Quelles que soient les modalités de leur expansion, le lien entre les premiers migrants indo-européens et les civilisations historiques qui ont employé un parler dérivé du leur reste mal élucidé. On s’accorde désormais à penser qu’il est aussi complexe: les usages et les croyances des populations préexistantes n’ont pas disparu avec l’adoption progressive d’un nouveau langage, pas plus d’ailleurs que ces populations avec leurs patrimoines génétiques. Les cultures voisines ou préexistantes ont exercé, elles aussi, une influence parfois clairement identifiée.
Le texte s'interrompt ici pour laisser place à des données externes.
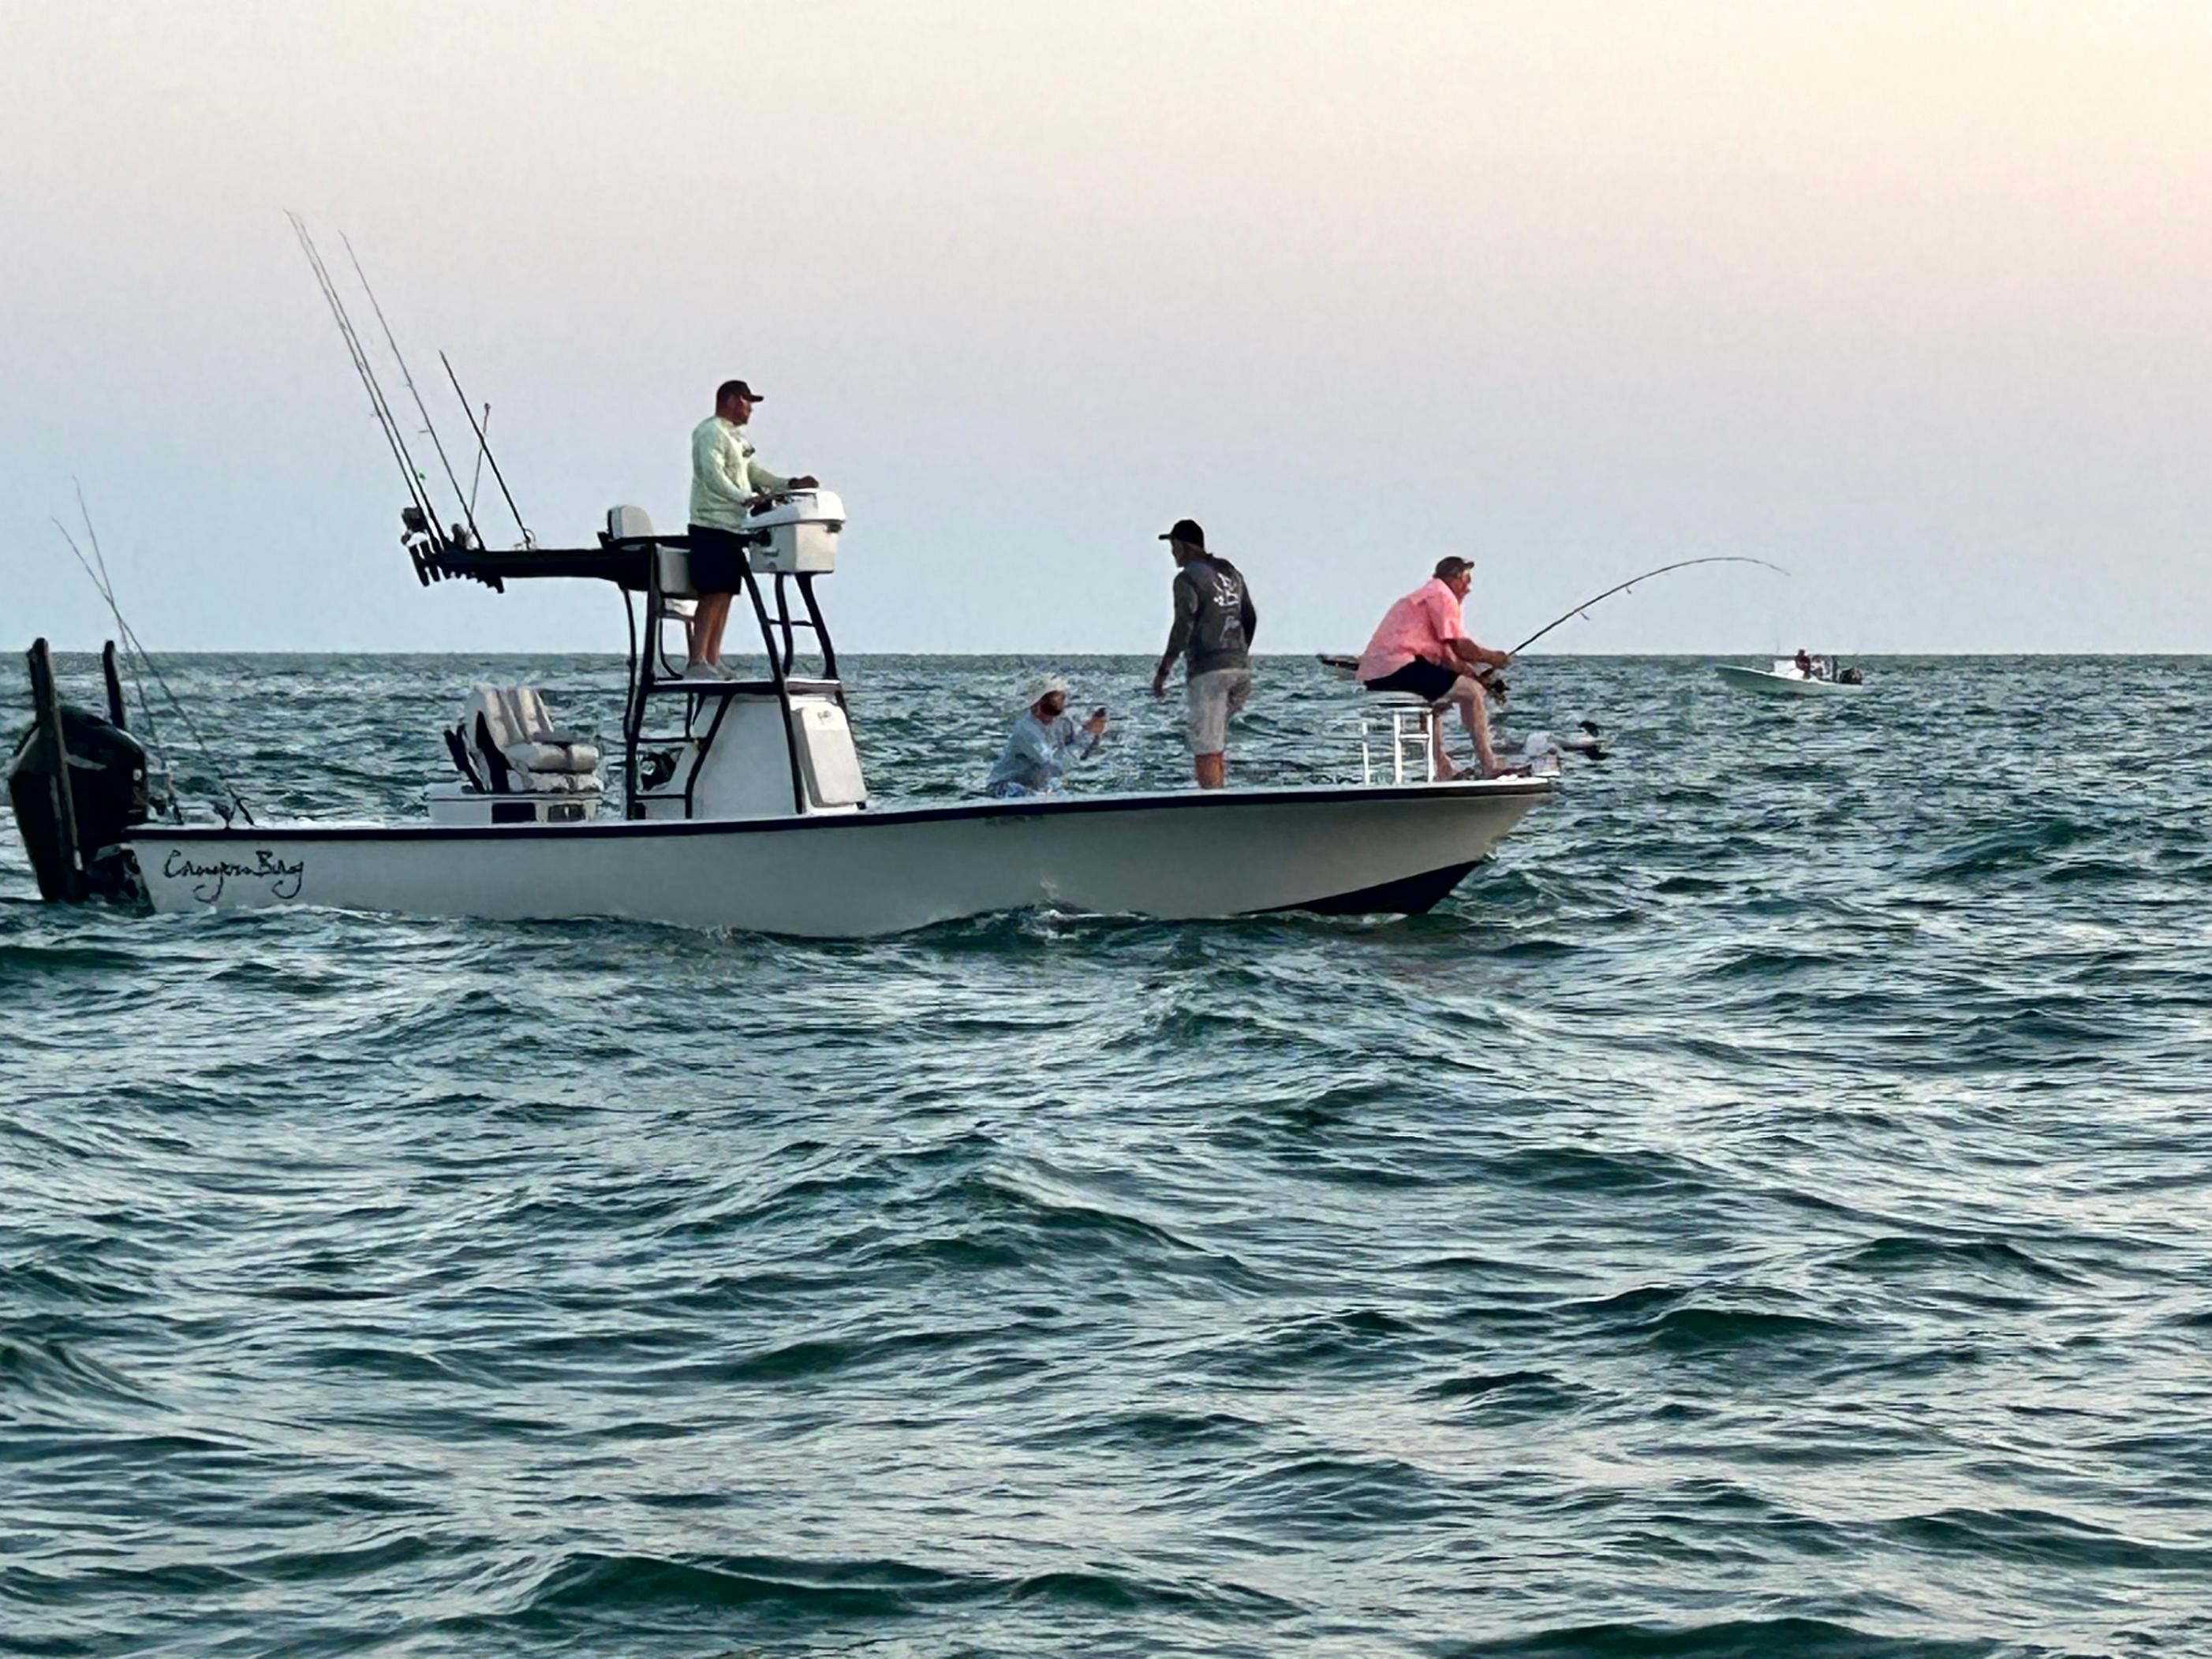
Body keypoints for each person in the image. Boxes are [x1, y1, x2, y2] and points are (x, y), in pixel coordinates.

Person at [686, 379, 818, 679]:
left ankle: (712, 658)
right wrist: (745, 498)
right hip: (711, 524)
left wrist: (789, 485)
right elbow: (712, 475)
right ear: (732, 400)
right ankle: (696, 662)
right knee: (711, 592)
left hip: (735, 527)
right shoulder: (710, 432)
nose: (750, 410)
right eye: (747, 402)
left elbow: (754, 473)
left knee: (726, 593)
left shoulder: (737, 438)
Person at [1354, 556, 1511, 779]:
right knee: (1472, 693)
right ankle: (1489, 766)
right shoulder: (1442, 595)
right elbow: (1461, 647)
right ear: (1453, 579)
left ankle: (1443, 770)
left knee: (1443, 695)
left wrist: (1477, 676)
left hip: (1380, 671)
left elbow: (1450, 659)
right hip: (1399, 666)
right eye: (1466, 580)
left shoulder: (1427, 595)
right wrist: (1495, 658)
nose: (1468, 588)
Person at [1149, 519, 1255, 790]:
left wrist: (1163, 671)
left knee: (1205, 745)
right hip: (1240, 670)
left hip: (1209, 670)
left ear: (1183, 546)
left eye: (1173, 546)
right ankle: (1220, 792)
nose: (1172, 553)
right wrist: (1239, 652)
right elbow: (1250, 617)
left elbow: (1183, 625)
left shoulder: (1187, 578)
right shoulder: (1230, 572)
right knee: (1214, 738)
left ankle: (1213, 805)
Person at [985, 674, 1108, 798]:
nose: (1062, 703)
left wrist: (1093, 732)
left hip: (1037, 787)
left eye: (1062, 698)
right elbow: (1053, 766)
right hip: (1004, 787)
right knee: (1029, 795)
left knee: (1061, 795)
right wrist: (1087, 737)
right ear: (1037, 704)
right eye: (1055, 699)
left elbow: (1082, 754)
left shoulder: (1063, 722)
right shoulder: (1026, 730)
La civilisation hittite, par exemple, une des premières à attester la présence d’une langue indo-européenne en Anatolie vers le IIe millénaire avant notre ère, emprunte une bonne partie de son panthéon aux traditions plus anciennes des Hattis. Et les premières traces de la famille indo-persane se retrouvent vers le XVe siècle dans le royaume syrien de Mitanni, dont la langue est majoritairement non indo-européenne et qui invoque à la fois des dieux hindous et anatoliens.

La vision d’une culture indo-européenne spécifique est remise en question. Même l’idée d’une langue mère est relativisée: pas plus que d’autres idiomes, le parler dont dérivent probablement les différentes langues indo-européennes n’était pur, ni immobile. Il ne représente qu’un stade dans un développement continu et avait sans doute absorbé des influences extérieures.

D’ailleurs, assimiler langage, type physique et culture est pour le moins risqué: il suffit d’imaginer les erreurs que feraient les archéologues du futur s’ils appliquaient ce type de raisonnement pour tenter de dresser la carte des locuteurs actuels d’une langue indo-européenne. Et celles des linguistes s’ils déduisaient de la présence en Finlande et en Hongrie de populations ayant conservé un autre parler la présence dans ces régions d’une civilisation distincte, ayant résisté à l’emprise de la culture européenne. Ou, à l’inverse, s’ils assimilaient sans réserve à cette dernière les locuteurs haïtiens du français et les locuteurs andins de l’espagnol.

Reste donc, avant tout, ce qui existait au départ: des langues parentes. Ce qui peut impliquer un découpage semblable du monde. Des affinités sur lesquelles il est loisible de construire des amitiés. Et, dans le meilleur des cas, la capacité à se comprendre plus vite.